• [PROBLEM STATEMENT]: Copy each line of the records that contains the word "initialise".
** RECORDS FOR PROCESSING follows **
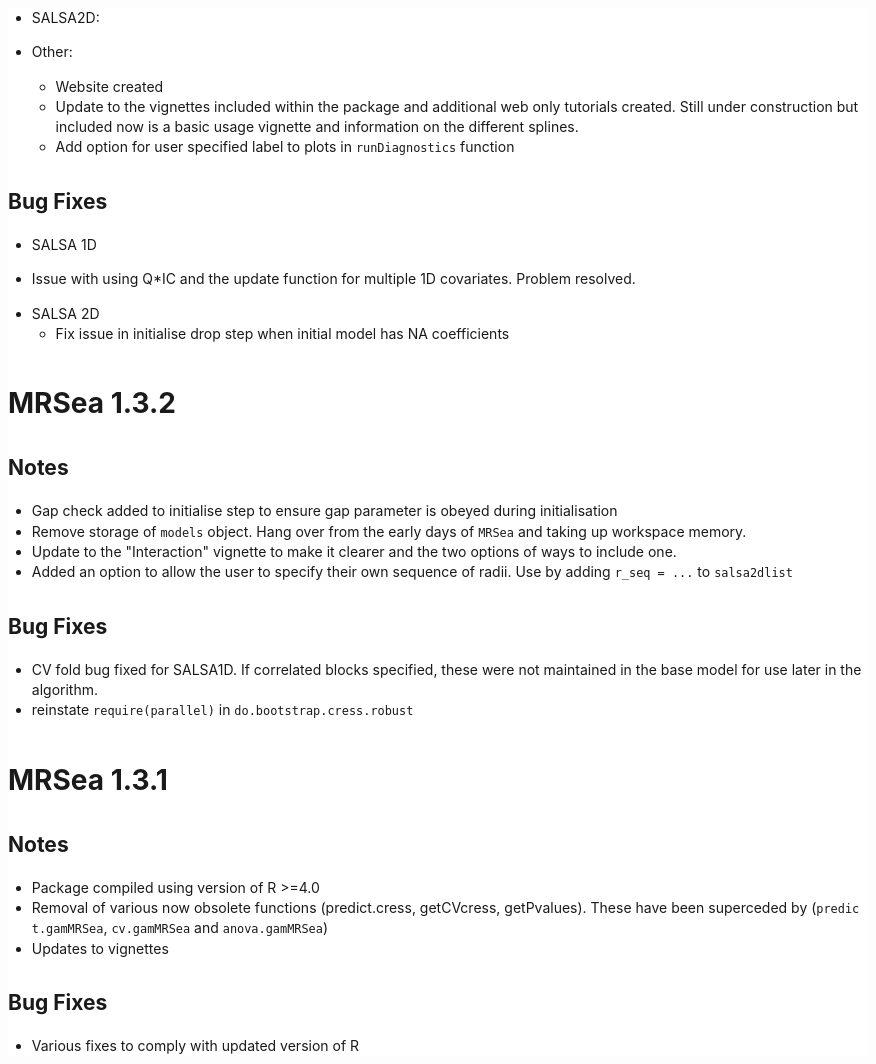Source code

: * SALSA2D:

* Other:

  - Website created
  - Update to the vignettes included within the package and additional web only tutorials created.  Still under construction but included now is a basic usage vignette and information on the different splines. 
  - Add option for user specified label to plots in `runDiagnostics` function
  
## Bug Fixes

* SALSA 1D

 - Issue with using Q*IC and the update function for multiple 1D covariates. Problem resolved.

* SALSA 2D
  - Fix issue in initialise drop step when initial model has NA coefficients


# MRSea 1.3.2

## Notes
* Gap check added to initialise step to ensure gap parameter is obeyed during initialisation
* Remove storage of `models` object. Hang over from the early days of `MRSea` and taking up workspace memory.
* Update to the "Interaction" vignette to make it clearer and the two options of ways to include one. 
* Added an option to allow the user to specify their own sequence of radii. Use by adding `r_seq = ...` to `salsa2dlist`
 

## Bug Fixes

* CV fold bug fixed for SALSA1D. If correlated blocks specified, these were not maintained in the base model for use later in the algorithm. 
* reinstate `require(parallel)` in `do.bootstrap.cress.robust`


# MRSea 1.3.1

## Notes
* Package compiled using version of R >=4.0
* Removal of various now obsolete functions (predict.cress, getCVcress, getPvalues).  These have been superceded by (`predict.gamMRSea`, `cv.gamMRSea` and `anova.gamMRSea`)
* Updates to vignettes
 
## Bug Fixes

* Various fixes to comply with updated version of R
** End of RECORDS FOR PROCESSING **
• [SOLUTION TO THE PROBLEM]:
  - Fix issue in initialise drop step when initial model has NA coefficients
* Gap check added to initialise step to ensure gap parameter is obeyed during initialisation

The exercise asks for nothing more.